The next morning, Judy Trenor scolds Lily for letting herself be seen coming back from her walk with Selden. This caused Bertha Dorset to become extremely jealous and to tell Percy Gryce that Lily is not the prude, conservative woman he believes her to be. She invoked rumors about Lily’s borrowing money from a man as proof, which caused a fearful Gryce to leave Bellomont as soon as he could. Frustrated by the fact that Bertha distorted the truth about an episode when Lily did in fact borrow money from a family member but soon repaid it, Lily nevertheless accepts Mrs. Trenor’s fair scolding, since Lily knows that she has lost an important opportunity to get married to Percy Gryce, and that she will once again have to worry about money.
Bertha Dorset’s behavior is highly hypocritical, since she pretends to defend morality (in this case, the idea that for a woman to borrow money from a man—in addition, without repaying it—is immoral) whereas her entire behavior stems from jealousy, itself based on an adulterous affair she had with Selden (which can be seen as immoral behavior). Bertha thus proves willing to wreak vengeance on Lily without directly expecting to derive any benefits from her actions. This thus proves that Bertha is even more dangerous than the other self-interested members of society, since she is willing to inflict harm for vengeance’s sake alone.
At lunch that day, Bertha Dorset takes pleasure in making reference to Gryce’s departure, while Lily feels pained to think about how much money she has lost by letting Gryce leave. Mrs. Trenor then asks Lily if she can go pick up her husband, Gus Trenor, because she does not want Carry Fisher to do so, since she is afraid that Mrs. Fisher would ask Gus for more money. This causes Lily to reflect on the different standards expected of married and unmarried women. Whereas it is relatively acceptable for Mrs. Fisher to borrow from Gus, Lily would never be able to do so without suffering serious social condemnation.
Bertha’s cruelty does not end with her success at making Gryce flee Bellomont, since she takes pleasure in making Lily feel bad about it. Lily realizes that, in high society, the concept of morality is highly relative, since it does not depend on the nature of a given action, but on its context—specifically, who is performing it. Lily’s understanding of the potential danger for her to borrow money from Gus serves as a dark omen of her later business agreement with him.
When Gus sees that Lily has come to pick him up, he feels relieved and the two of them laugh about the fact that Judy has forced Lily to come. Gus is glad to note that Lily seems interested in having a conversation with him, which is rarely the case with other women, and he gives her his opinion about certain members of society. For example, he predicts that Simon Rosedale, despite being despised by most members of society, will soon be so rich thanks to his gifts of financial speculation that there will be no choice but to integrate him into the upper-class circle.
Gus’s genuine gratitude about Lily’s interest in him highlights how little gratifying social contact he has in life, and foreshadows the intensity of his future sexual interest in Lily. Gus also proves socially perceptive in his analysis of Rosedale’s potential, which cynically—but realistically—assumes that the only prerequisite for entering high society is not moral value or social skill, but wealth itself.

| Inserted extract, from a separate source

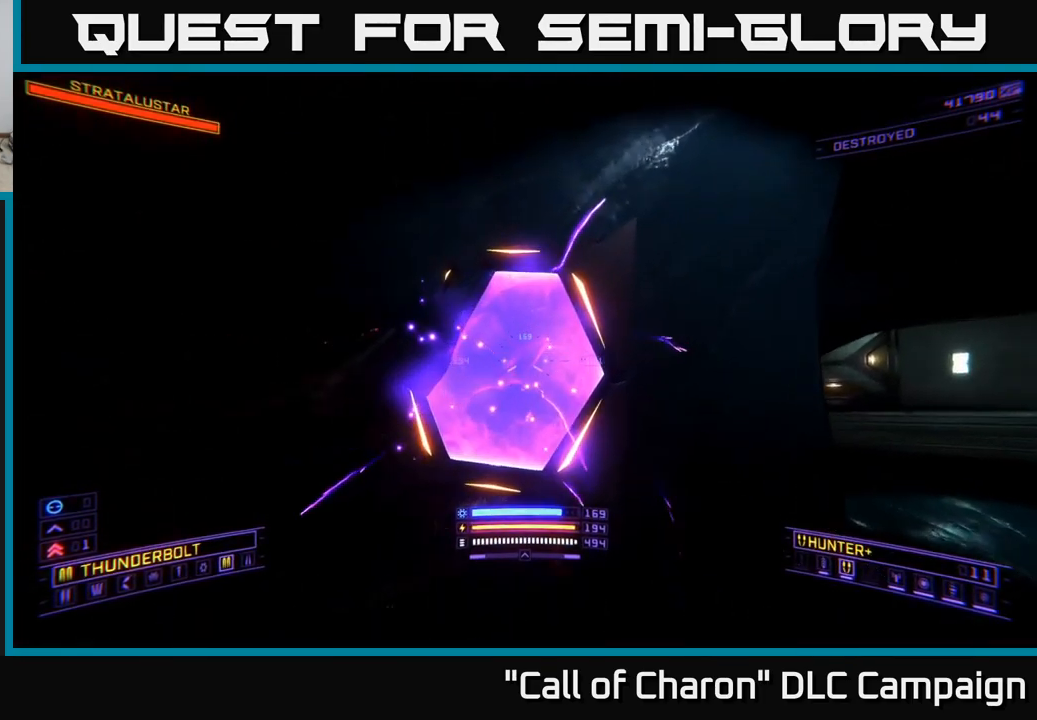
{"buttons": [], "left_stick": "up", "right_stick": "right", "events": [[400, "right_stick", "right"]]}
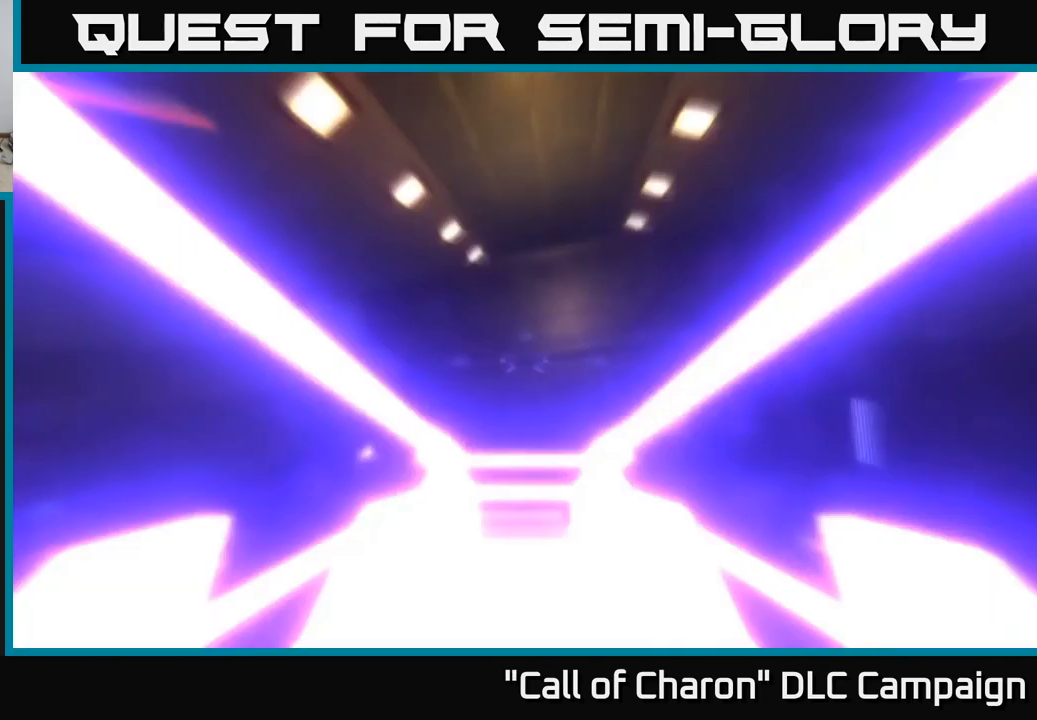
{"buttons": ["A", "L3"], "left_stick": "up", "right_stick": "left", "events": [[33, "left_stick", "up-right"], [100, "right_stick", "center"], [200, "left_stick", "up"], [466, "A", "down"], [483, "L3", "down"], [483, "right_stick", "left"]]}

Intrigued by the mention of Wall Street, Lily resolves to manipulate Gus so that he might want to help her financially. Despite feeling repulsed by Gus’s appearance and behavior, she succeeds in making him feel pity for her current situation, in which she would be constrained to marry someone like Gryce (whom everyone knows is terribly boring) to have enough money to live.
Lily’s social shrewdness allow her to manipulate Gus into wanting to help her. This reveals the extent to which Lily is forced to ignore her intuitive feelings, such as her repulsion for Gus—which signals, on a physical and moral level, her anticipation of how vulgar and aggressive he can be—in order to solve her financial problems.
Lily suggests that Gus and she extend their trip a little bit instead of heading straight to the Trenors’ house, so that they can talk some more. Moved by Lily’s plight and seeming desire to confide to him, Gus convinces her to let him invest her money on the stock market. As Lily accepts this offer, she feels relieved to think that she might no longer suffer from financial troubles. She is convinced that she can manipulate men such as Gus to give her what she wants, and she derives a sense of power from her social skills.
Ironically, what Lily perceives as a moment of success is in fact the foundation for her future downfall. She does not yet realize that Gus also expects to derive benefits from this situation, as he later demonstrates when he demands sexual favors from her. Despite their apparent geniality, both characters are following nothing but their self-interest, thus highlighting how artificial friendships are in this money-obsessed world.